- WHAT TO PRODUCE -
Starting from the line that holds "wrist: (483, 380)", print every line through the end of the records, first and last included.

- Skeletal landmark data -
---

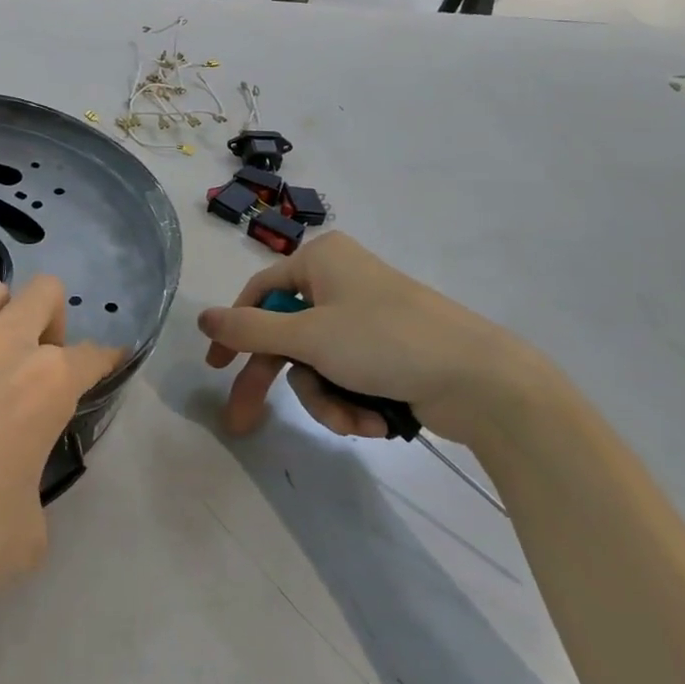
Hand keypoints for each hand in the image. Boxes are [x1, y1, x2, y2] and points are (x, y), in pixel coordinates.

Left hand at [0, 276, 119, 642]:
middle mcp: (2, 344)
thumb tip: (13, 473)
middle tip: (39, 366)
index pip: (93, 355)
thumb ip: (34, 483)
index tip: (107, 366)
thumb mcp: (27, 534)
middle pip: (46, 291)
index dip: (106, 361)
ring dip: (3, 318)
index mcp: (46, 383)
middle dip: (54, 321)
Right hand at [199, 232, 543, 444]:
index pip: (259, 293)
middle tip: (244, 423)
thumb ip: (249, 329)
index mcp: (320, 260)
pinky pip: (347, 374)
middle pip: (287, 334)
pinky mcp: (388, 350)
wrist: (483, 380)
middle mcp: (340, 281)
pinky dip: (352, 400)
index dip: (234, 332)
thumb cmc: (386, 341)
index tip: (216, 370)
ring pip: (317, 363)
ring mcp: (366, 317)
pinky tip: (375, 420)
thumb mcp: (309, 336)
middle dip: (276, 381)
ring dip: (326, 398)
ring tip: (353, 419)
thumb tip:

---

- RESPONSE TO THE EXERCISE -
wrist: (483, 380)
middle mcp: (340, 281)
pinky dip: (352, 400)
index dip: (234, 332)
thumb cmc: (386, 341)
index tip: (216, 370)
ring pip: (317, 363)
ring mcp: (366, 317)
pinky tip: (375, 420)
thumb mcp: (309, 336)
middle dip: (276, 381)
ring dip: (326, 398)
ring tip: (353, 419)
thumb tip:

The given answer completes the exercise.